Sunulan alıntı:
▼
Gerçekten çok yerinde bir soru ve konuşmalara buradan başlamamız lazım. Çünkü bir şeyi çözmekten bahsediliyorsa bunun adını koymak çok önemli. Bahçeli de, Erdoğan da Kürt sorunun olmadığını iddia ediyor. Erdoğan, "Her şeyiniz var, bir sorununuz yok" diyor. Bahçeli ise, "Bir Kürt sorunu yoktur, PKK sorunu var" diyor. Bu ikisi aynı değil. Neden aynı değil? Bahçeli, tarihsel olarak Türkiye’deki siyasilerin bugüne kadarki yaklaşımlarından daha doğru bir yerde yaklaşıyor. Şu açıdan doğru yaklaşıyor; Türkiye’de bir Kürt aktörlüğü olmasaydı böyle bir sorun olmayacaktı. Bugün Türkiye’de Kürt sorununun olma sebebi, bunun aktörünün olması. 
 
 İlk olarak Kürt sorununun arkasındaki ‘sorun’dan kurtulmamız gerekiyor. İkinci olarak, meseleyi tekil kullanmaktan kurtulmamız gerekiyor. Çünkü artık meseleler var.
▲
Listelenen kayıtlar:
▼
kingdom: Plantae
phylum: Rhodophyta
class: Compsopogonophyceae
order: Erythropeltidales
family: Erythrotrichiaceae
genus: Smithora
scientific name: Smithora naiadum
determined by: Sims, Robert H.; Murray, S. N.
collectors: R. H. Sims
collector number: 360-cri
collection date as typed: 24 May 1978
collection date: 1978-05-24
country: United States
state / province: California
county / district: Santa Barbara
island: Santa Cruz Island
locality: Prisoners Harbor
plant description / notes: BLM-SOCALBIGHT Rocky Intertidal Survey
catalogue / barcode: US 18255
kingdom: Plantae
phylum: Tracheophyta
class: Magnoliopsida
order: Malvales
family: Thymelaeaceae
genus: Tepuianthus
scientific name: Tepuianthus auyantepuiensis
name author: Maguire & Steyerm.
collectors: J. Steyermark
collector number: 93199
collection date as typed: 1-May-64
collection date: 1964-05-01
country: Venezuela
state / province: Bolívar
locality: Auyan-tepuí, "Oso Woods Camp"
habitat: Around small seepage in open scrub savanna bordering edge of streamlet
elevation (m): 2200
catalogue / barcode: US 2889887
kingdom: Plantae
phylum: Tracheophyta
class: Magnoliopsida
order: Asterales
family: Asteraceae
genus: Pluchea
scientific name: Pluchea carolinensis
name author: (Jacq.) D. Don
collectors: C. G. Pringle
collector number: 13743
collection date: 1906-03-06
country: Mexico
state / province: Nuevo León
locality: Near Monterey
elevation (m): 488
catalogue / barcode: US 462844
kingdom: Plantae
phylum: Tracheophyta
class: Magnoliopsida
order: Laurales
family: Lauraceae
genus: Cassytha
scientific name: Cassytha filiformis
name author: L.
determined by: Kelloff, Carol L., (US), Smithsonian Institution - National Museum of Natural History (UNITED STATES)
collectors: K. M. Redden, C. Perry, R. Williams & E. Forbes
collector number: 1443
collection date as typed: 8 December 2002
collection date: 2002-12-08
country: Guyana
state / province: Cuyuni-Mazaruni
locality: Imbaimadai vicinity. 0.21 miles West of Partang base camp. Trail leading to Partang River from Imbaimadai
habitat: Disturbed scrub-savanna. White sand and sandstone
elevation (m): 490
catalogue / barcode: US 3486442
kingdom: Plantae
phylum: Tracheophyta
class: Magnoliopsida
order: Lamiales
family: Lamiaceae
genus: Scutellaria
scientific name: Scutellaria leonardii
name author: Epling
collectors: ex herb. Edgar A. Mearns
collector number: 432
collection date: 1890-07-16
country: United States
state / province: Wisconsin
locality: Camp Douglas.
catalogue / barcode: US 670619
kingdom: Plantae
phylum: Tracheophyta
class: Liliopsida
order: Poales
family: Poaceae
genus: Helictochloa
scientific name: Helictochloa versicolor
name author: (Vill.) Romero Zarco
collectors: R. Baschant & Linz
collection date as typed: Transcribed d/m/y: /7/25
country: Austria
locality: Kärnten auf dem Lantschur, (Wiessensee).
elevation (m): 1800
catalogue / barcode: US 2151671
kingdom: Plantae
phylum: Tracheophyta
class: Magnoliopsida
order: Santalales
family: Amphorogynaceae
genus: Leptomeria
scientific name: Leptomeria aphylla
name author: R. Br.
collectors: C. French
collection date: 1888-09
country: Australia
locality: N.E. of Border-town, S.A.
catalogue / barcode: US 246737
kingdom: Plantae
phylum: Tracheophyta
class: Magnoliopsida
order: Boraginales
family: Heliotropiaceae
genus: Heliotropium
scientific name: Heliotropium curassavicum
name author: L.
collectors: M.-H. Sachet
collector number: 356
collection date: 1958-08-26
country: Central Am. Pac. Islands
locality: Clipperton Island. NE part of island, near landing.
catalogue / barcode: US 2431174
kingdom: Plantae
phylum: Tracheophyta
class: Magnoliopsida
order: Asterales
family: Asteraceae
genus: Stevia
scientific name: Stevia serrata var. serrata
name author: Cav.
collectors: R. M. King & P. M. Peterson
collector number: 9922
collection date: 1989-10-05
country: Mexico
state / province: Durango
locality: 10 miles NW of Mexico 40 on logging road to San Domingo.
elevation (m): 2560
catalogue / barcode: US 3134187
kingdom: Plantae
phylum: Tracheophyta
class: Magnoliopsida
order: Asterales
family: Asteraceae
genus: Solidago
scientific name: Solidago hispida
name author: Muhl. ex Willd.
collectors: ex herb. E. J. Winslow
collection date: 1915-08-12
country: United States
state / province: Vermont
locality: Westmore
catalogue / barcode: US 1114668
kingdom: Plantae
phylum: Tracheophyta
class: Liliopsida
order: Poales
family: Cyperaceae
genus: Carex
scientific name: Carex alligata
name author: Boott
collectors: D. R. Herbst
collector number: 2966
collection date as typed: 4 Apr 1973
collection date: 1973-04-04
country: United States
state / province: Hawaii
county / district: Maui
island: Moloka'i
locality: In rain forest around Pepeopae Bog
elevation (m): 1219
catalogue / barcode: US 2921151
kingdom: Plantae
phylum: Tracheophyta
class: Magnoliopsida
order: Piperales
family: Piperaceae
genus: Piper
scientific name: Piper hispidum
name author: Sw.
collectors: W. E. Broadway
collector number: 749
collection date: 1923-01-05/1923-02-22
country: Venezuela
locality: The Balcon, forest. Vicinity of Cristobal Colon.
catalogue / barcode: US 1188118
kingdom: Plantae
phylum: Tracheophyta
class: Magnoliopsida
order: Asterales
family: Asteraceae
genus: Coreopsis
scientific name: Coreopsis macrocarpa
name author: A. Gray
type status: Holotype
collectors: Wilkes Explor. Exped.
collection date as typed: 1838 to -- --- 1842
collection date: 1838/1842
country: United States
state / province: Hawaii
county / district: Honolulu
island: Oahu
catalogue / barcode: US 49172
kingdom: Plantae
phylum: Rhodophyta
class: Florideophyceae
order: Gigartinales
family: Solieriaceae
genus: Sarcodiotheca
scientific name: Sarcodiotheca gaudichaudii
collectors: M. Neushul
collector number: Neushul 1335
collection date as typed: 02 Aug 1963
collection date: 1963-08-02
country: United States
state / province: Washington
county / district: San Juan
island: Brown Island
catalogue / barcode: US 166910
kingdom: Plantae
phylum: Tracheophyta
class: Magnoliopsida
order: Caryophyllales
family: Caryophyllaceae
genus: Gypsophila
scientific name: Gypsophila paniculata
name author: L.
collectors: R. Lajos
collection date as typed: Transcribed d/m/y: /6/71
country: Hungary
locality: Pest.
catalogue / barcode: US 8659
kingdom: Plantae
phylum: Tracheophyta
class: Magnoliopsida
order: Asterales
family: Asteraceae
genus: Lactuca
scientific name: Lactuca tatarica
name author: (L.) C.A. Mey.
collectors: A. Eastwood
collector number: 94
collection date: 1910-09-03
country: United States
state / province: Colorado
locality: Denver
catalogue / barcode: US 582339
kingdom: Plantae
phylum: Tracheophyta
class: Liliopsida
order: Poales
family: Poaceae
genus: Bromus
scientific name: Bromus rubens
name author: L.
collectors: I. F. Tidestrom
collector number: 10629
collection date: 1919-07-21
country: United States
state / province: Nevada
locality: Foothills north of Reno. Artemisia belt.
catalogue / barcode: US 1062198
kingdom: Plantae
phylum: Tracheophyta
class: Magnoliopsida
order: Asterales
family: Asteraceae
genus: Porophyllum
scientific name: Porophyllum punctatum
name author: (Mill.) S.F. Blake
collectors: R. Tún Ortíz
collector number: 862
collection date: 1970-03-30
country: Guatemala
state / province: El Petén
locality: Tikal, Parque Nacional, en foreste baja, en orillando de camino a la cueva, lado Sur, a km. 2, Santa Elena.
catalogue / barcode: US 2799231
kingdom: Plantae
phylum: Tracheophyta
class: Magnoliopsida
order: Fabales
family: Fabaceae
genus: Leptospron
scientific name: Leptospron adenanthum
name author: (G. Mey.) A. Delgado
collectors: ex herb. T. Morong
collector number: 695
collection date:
▲
Yönerge ve koşullar:
Kürt sorununa dair metinde "İlk olarak Kürt" sözlerini içeren yerle açılıp "artık meseleler var." ile kapanan bölümü hiç değiştirmeden yineleyin.

Beklenen yanıt:
İlk olarak Kürt sorununun arkasındaki ‘sorun’dan kurtulmamız gerekiyor. İkinci olarak, meseleyi tekil kullanmaktan kurtulmamız gerekiyor. Çünkü artık meseleler var.